It has now been a month since I began Summit to Shore with my first post, "ex nihlio" on January 5, 2009. Initially I had hoped to post daily but that soon became unreasonable. I now hope to post no less than weekly or every ten days.
I entered the blogosphere with some fear and trepidation as well as excitement and enthusiasm. I am no Luddite but neither am I a computer or tech-geek. I have been exploring personally unfamiliar territory with this blog, similar to climbing a peak for the first time or kayaking a body of water I have not been on before. While guidebooks and maps help in the backcountry and on the water, they are no substitute for experience. Reading about blogging is not the same thing as actually doing it. My learning curve has been steep. Socrates professed that the one who was wise was the one who knew he or she knew nothing. In the past month I have learned how much I do not know about blogging.
Many years ago when I was in high school I took a semester long computer programming class in which we learned how to program in BASIC, even though the school did not have a computer! The teacher graded our programs by hand. In college I took another BASIC programming class and actually had the opportunity to type in my programs and see them run or crash. More worked than crashed.
I managed to get through college and two thirds of seminary with nothing more than a manual typewriter. Between my second and third year of seminary, while I was serving as student pastor of a small rural church and preaching every Sunday, I bought my first computer. It was a Commodore 64. Using a text-editor called Totl Text (written in BASIC), a Smith Corona Ultrasonic electronic typewriter as a printer, and Commodore’s cassette tape drive as a storage device, I began writing my sermons using a computer. A few years later I upgraded to a commodore 128.

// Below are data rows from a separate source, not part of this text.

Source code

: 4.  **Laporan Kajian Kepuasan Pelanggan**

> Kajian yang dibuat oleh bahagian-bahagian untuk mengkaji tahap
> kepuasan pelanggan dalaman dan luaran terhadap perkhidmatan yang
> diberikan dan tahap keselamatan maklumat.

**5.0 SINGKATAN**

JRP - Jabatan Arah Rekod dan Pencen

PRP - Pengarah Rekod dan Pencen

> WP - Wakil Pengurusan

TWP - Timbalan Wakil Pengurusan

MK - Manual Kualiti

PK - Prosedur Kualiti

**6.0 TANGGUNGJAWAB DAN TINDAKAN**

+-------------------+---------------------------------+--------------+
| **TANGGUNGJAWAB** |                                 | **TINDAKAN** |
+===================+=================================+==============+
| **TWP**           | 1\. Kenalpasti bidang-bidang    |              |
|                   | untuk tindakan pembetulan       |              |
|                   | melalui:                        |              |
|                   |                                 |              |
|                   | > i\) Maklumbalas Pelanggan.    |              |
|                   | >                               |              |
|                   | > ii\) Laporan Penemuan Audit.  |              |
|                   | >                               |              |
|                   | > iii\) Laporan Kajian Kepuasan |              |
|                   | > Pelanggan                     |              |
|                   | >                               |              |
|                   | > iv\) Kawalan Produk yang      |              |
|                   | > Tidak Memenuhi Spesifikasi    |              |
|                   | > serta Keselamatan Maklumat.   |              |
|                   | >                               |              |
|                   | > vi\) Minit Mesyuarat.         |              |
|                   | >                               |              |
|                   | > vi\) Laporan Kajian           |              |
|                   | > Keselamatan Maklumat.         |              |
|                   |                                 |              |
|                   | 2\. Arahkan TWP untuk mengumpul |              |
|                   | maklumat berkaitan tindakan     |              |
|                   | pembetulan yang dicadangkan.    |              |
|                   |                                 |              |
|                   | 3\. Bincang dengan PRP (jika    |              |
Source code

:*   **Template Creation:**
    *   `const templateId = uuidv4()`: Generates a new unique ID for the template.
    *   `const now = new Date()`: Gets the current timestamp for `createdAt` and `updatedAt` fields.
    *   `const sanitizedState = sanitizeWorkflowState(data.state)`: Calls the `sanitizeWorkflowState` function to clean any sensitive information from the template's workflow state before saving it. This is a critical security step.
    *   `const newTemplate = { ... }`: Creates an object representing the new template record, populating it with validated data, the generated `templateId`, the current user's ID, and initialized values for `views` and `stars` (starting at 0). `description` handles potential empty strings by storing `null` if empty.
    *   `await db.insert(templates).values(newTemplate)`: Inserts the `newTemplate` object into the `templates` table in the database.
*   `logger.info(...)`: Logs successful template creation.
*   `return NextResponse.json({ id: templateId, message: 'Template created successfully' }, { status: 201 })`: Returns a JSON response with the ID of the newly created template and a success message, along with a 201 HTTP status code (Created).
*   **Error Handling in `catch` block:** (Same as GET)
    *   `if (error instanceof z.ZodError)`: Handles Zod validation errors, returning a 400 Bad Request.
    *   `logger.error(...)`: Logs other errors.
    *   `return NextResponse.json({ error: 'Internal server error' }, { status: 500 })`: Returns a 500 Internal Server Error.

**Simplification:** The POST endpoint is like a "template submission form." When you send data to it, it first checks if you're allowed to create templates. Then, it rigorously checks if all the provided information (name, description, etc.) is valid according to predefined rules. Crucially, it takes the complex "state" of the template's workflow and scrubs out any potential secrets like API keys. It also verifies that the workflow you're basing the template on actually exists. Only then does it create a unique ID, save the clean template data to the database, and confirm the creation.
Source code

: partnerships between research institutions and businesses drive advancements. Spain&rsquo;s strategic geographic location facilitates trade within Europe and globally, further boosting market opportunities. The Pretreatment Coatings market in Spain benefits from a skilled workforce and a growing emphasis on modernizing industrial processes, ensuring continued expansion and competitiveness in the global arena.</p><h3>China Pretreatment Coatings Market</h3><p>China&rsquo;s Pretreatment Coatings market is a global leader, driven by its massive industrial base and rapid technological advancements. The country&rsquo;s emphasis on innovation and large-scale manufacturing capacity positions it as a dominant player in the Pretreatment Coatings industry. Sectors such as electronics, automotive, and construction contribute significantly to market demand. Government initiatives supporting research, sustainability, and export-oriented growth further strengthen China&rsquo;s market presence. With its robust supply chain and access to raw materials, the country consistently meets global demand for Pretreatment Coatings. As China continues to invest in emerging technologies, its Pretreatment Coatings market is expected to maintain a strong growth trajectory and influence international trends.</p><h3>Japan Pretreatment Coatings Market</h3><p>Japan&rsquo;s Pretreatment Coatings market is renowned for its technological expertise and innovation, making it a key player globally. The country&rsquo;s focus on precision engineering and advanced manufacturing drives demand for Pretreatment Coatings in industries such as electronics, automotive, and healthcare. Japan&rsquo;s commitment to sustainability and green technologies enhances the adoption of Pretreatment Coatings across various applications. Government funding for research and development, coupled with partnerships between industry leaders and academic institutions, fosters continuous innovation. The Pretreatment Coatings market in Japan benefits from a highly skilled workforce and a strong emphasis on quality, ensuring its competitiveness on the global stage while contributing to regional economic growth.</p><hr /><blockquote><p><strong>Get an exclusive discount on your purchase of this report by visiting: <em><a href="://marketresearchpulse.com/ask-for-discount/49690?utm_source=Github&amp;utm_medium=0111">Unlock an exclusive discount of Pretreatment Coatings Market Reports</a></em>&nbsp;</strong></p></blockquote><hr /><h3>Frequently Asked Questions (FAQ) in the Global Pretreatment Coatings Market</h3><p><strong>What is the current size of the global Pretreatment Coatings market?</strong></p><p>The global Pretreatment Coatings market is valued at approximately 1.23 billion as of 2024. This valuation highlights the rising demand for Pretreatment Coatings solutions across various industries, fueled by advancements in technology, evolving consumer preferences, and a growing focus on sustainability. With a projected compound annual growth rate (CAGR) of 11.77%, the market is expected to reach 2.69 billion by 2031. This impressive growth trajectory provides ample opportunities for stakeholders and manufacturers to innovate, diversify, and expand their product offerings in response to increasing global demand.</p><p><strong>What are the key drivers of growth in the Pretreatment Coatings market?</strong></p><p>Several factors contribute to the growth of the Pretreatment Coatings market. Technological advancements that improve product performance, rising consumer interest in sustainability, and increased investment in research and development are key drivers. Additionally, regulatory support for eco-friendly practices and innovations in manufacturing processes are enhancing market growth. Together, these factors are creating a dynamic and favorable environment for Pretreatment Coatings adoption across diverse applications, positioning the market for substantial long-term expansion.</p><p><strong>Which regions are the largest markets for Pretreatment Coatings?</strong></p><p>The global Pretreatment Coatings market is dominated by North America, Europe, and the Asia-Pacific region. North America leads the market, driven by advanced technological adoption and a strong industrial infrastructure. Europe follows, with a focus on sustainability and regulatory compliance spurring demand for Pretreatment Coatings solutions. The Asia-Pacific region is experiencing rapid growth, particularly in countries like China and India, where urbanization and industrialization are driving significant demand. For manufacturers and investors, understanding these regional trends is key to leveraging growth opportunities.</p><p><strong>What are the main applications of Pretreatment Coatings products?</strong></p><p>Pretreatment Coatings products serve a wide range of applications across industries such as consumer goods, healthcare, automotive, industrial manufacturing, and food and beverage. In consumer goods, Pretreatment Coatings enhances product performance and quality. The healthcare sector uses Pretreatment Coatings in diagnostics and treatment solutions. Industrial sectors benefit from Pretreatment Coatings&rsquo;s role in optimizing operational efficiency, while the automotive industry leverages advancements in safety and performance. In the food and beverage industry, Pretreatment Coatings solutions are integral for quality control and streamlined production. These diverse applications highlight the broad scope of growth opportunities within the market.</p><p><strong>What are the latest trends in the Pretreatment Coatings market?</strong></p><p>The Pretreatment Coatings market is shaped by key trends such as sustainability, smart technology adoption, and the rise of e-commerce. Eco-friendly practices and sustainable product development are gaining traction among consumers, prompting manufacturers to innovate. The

It was not until the early 90’s that the small church I then served obtained a used PC running Windows 3.0. I was glad to say goodbye to the text editor and begin using a real word processor, Microsoft Works, complete with diskettes. Eventually I bought my own used portable IBM P70 Laptop and an HP Printer. I later downsized and upgraded to a used Toshiba Satellite still running windows 3.0. These two machines basically saw me through most of my D.Min.
Around 2002 I upgraded to a Dell Inspiron 8200 running Windows 98. For the past year I have been writing on a Dell Inspiron 1420 running Windows Vista. I am sold on Dell and have had no problems with Vista.
When I was in high school no one had heard of a "Personal computer" and Al Gore had not yet invented the Internet. "Blogging" was not even a word. How far we have come. How far I have come. But on January 5, 2009 I started blogging. In the past ten days there have been 163 visits to Summit to Shore with 379 page views from 20 states. I have no idea if that is good or bad for a new blog, but those are the facts. I wonder how long it will take to log at least one visit from all fifty states and when I will log my first international visit. I will let you know with trumpets and fanfare when those milestones occur.
If any or all of the four evangelists had access to a PC (or Mac) rather than pen and parchment, would it have made any difference in what and how they composed their gospels? Imagine Mark including a hypertext link to something John the Baptizer might have written, or Matthew imbedding a hot link to some Messianic prophecy in the Jewish Scriptures. Maybe Luke would have attached an MP3 file so readers could hear the Magnifacat or Benedictus. Maybe John would have added an image from the Hubble Space Telescope to illustrate his Prologue. Imagine a spell and grammar checker correcting all the “mistakes”. I wonder if the writers of the Synoptic Gospels would have opted for a PC while John opted for a Mac?
I am no Gospel writer, but I am enjoying posting to Summit to Shore. For the time being I have not only committed myself to posting every week to ten days but also to generally posting nothing but original photographs I have taken with my Sealife Eco Shot waterproof camera. No borrowing images and then posting images downloaded from the web for me. Everything you have seen here so far has been original and I generally plan to keep it that way.
As far as we know Jesus never wrote a single word other than a few characters in the dirt with his finger (John 8:6). What if Jesus had had access to a computer and the World Wide Web? Would he have prepared his sermons for his home town synagogue and other synagogues (Luke 4:17-44) using his computer? Would he have worked through several drafts of his Sermon on the Mount (Matthew 5) or the Plain (Luke 20) before preaching it? If he had a blog , what would Jesus blog?
1 comment:
Jesus would have had a Mac. Just like Jesus, Macs came to complete and perfect what came before.